Se Lula tivesse disputado a eleição, Bolsonaro teria dificuldade de vencer. Isso para dizer o mínimo. As pesquisas apontavam Lula na liderança.
Com a decisão isolada, Fischer atropelou o costume da corte, mas a defesa de Lula não concordou.
Apresentou um agravo regimento e forçou a análise desse recurso pela 5ª Turma do STJ, da qual Félix faz parte. É o julgamento desse recurso que foi marcado para hoje.
“É possível resumir o atual cenário da seguinte forma: não houve qualquer espécie de intimação prévia da Defesa, a informação oferecida à Defesa é de que não havia previsão de julgamento. Por outro lado, a informação concedida à imprensa é de que haverá julgamento. O contexto fático descrito, com o devido respeito, está em desconformidade com a garantia constitucional da ampla defesa e das demais garantias fundamentais previstas no Texto Constitucional e nos Tratados Internacionais que o País subscreveu e se obrigou a cumprir”, escreveram os advogados.
É difícil que Félix Fischer recue do julgamento marcado para hoje, o que não chega a ser surpresa nos casos relacionados à Lava Jato.
O próprio Félix Fischer se tornou relator da Lava Jato por um caminho que é, no mínimo, estranho.
Até o início de 2016, o relator da Lava Jato era o ministro Ribeiro Dantas, mas ele foi derrotado no julgamento de HCs apresentados em favor de réus da operação.
Com isso, se estabeleceu um conflito de competência e Félix Fischer foi escolhido pela corte para se tornar relator de todos os processos relacionados à Lava Jato.
A justificativa era que ele havia elaborado o voto vencedor nos julgamentos em que Ribeiro Dantas foi derrotado.
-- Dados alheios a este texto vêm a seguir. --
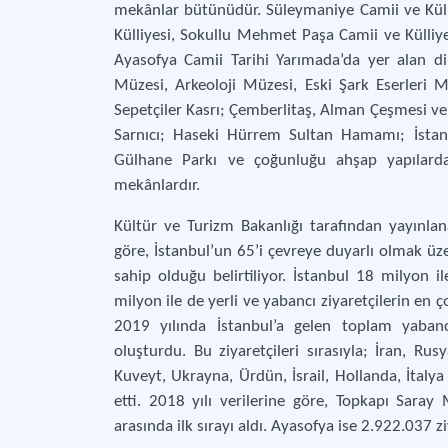
mekânlar bütünüdür. Süleymaniye Camii ve Küll
Külliyesi, Sokullu Mehmet Paşa Camii ve Külliyes
Ayasofya Camii Tarihi Yarımada’da yer alan din
Müzesi, Arkeoloji Müzesi, Eski Şark Eserleri M
Sepetçiler Kasrı; Çemberlitaş, Alman Çeşmesi ve 
Sarnıcı; Haseki Hürrem Sultan Hamamı; İstan
Gülhane Parkı ve çoğunluğu ahşap yapılardan
mekânlardır.
Kültür ve Turizm Bakanlığı tarafından yayınlan
göre, İstanbul’un 65’i çevreye duyarlı olmak ü
sahip olduğu belirtiliyor. İstanbul 18 milyon il
milyon ile de yerli ve yabancı ziyaretçilerin en ço
2019 yılında İstanbul’a gelen toplam yabancı
oluşturdu. Bu ziyaretçileri sırasıyla; İran, Rus
Kuveyt, Ukrayna, Ürdün, İsrail, Hollanda, İtalya
etti. 2018 yılı verilerine göre, Topkapı Saray
arasında ilk sırayı aldı. Ayasofya ise 2.922.037 ziy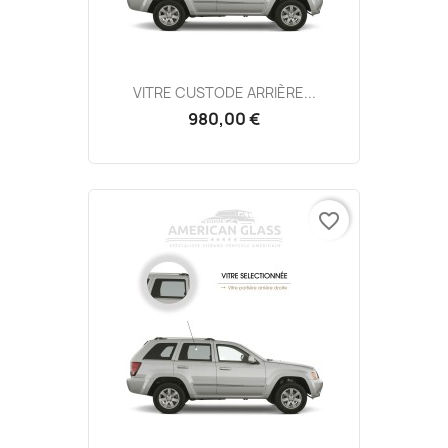
VITRE CUSTODE ARRIÈRE...
980,00 €
favorite_border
Segundo a corte, o regimento interno permitiria essa troca.
Com sua designação como relator, a Lava Jato, embora tenha nascido de casos relacionados à Petrobras, que fica no Rio de Janeiro, passou a ter como relatores apenas magistrados do Paraná.
Na 5ª Turma, o auxiliar direto de Félix Fischer na relatoria da Lava Jato é também juiz do Paraná, Leonardo Bechara Stancioli.
Ele foi nomeado juiz auxiliar de Félix Fischer em maio de 2017 e se tornou, segundo a coluna de Lauro Jardim em O Globo, um dos maiores especialistas em Lava Jato.
Seria ele o autor dos votos lidos por Félix Fischer na 5ª Turma, inclusive aquele em que negou HC a Lula por conta da existência de recursos a serem julgados nas cortes superiores.
Nada que o constranja. Stancioli já demonstrou que sabe sair de situações difíceis.
Em 2007, Stancioli foi flagrado numa escuta telefônica em uma conversa comprometedora com o sogro, o então ministro do STJ Paulo Medina.
No diálogo, ele era informado de um esquema montado para garantir sua aprovação no concurso para juiz do Tribunal de Justiça do Paraná.
Mesmo com a denúncia, publicada na revista Veja, ele assumiu, e e foi convocado para o STJ, de onde o sogro acabaria saindo, por aposentadoria compulsória, acusado de envolvimento com a máfia dos caças níqueis, liderada por Carlinhos Cachoeira, de Goiás.
No gabinete de Félix Fischer, Stancioli não dá a última palavra, mas tem voz ativa. Até hoje, no STJ, Lula não teve êxito em nenhum pedido. Será diferente nesta terça-feira?